Anyone from the list below can become a Carer, if you are: 

  • single, married, or in a de facto relationship
  • you could be a same sex couple 
  • a parent of other children who are still at home or who have grown up and left home (grandparents) 
  • or you may have no children
  • a person who works with children in a professional capacity, such as a teacher, doctor, nurse or police officer
  • renting, buying or own your own home.
  • working full-time or part-time
  • retired or not working
  • from a culturally diverse background
  • living in a city or small town
  • live in a remote location

 

Becoming a foster or kinship Carer is an inclusive process where people are welcomed from diverse backgrounds, same sex couples are encouraged along with grandparents, retirees’ and young couples without children for example. As long as you can provide a loving and supportive environment and you meet the application criteria, that you may be eligible to become a foster or kinship Carer and help make a difference. 

 

When you apply to be a carer, you will be assessed for suitability. If you are approved, an appropriate placement will be assigned to you depending on the type of care you can provide. 

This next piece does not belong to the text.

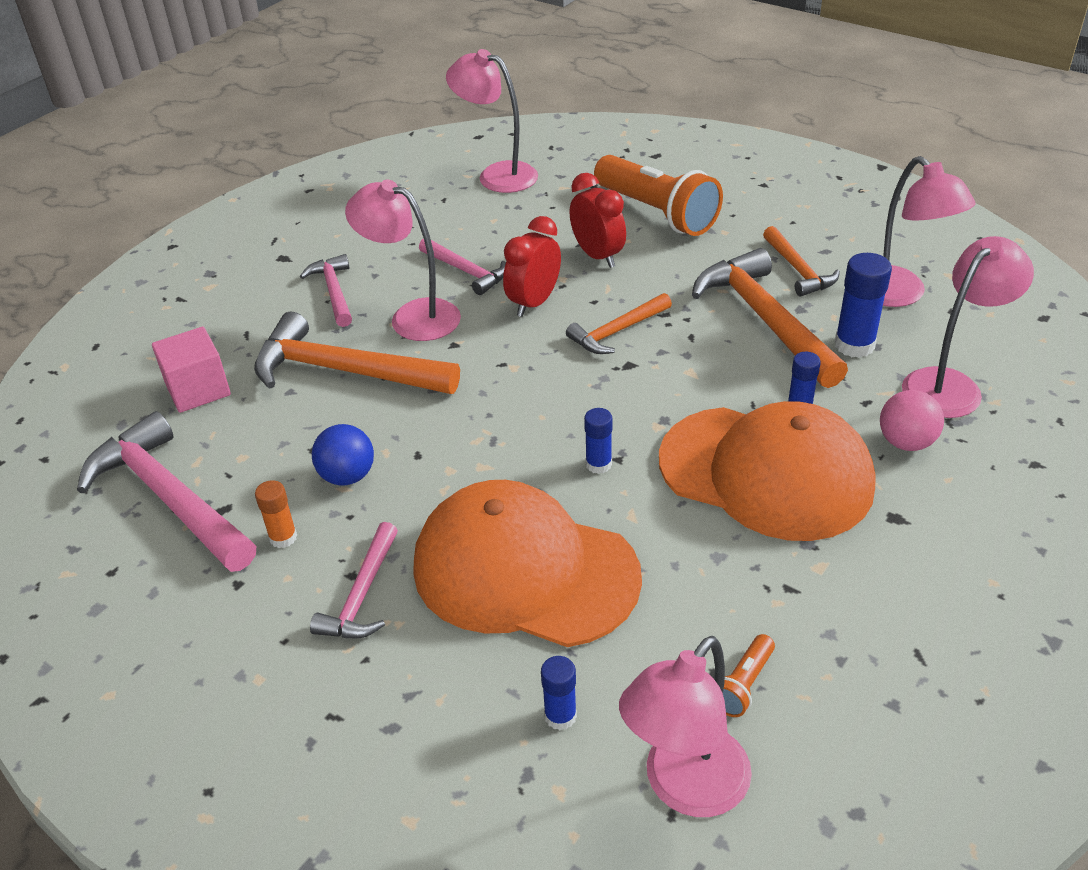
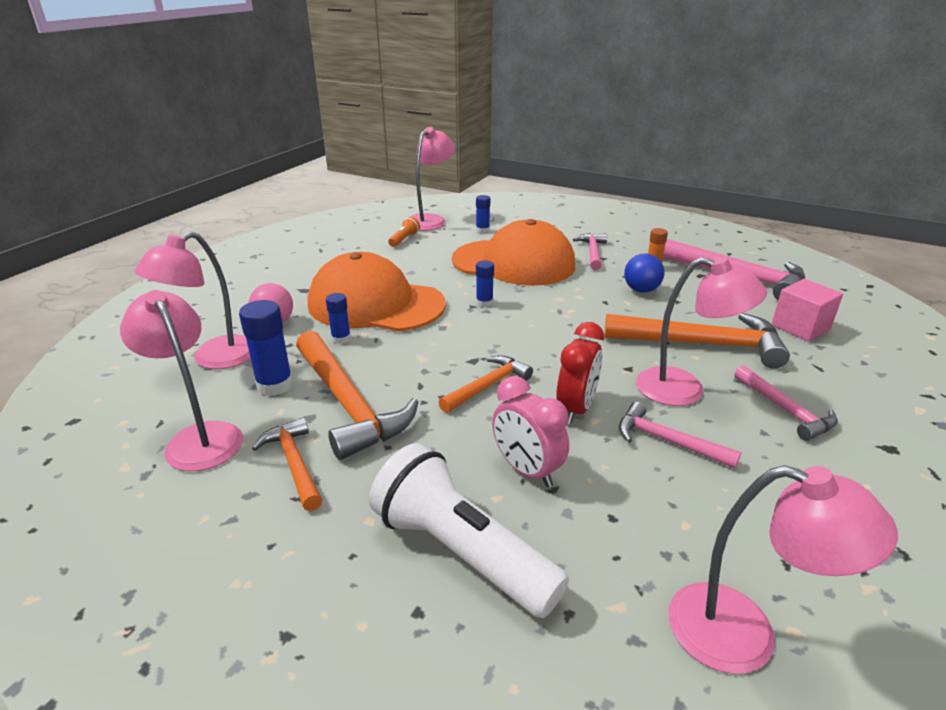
camera: 170 degrees right, 10 degrees down
red clock [570,173,626,268] -> pink clock [492,376,569,487]
orange flashlight [594,155,723,236] -> white flashlight [369,443,569,618]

Aboriginal people from both urban and remote environments are encouraged to consider foster or kinship caring to make it easier to place children in a culturally appropriate environment.

Reasons for ineligibility include some types of criminal offences, an unsafe living environment, an inability to provide appropriate care, unsuitable accommodation and people living in or visiting your house that the Department deems inappropriate company for vulnerable children.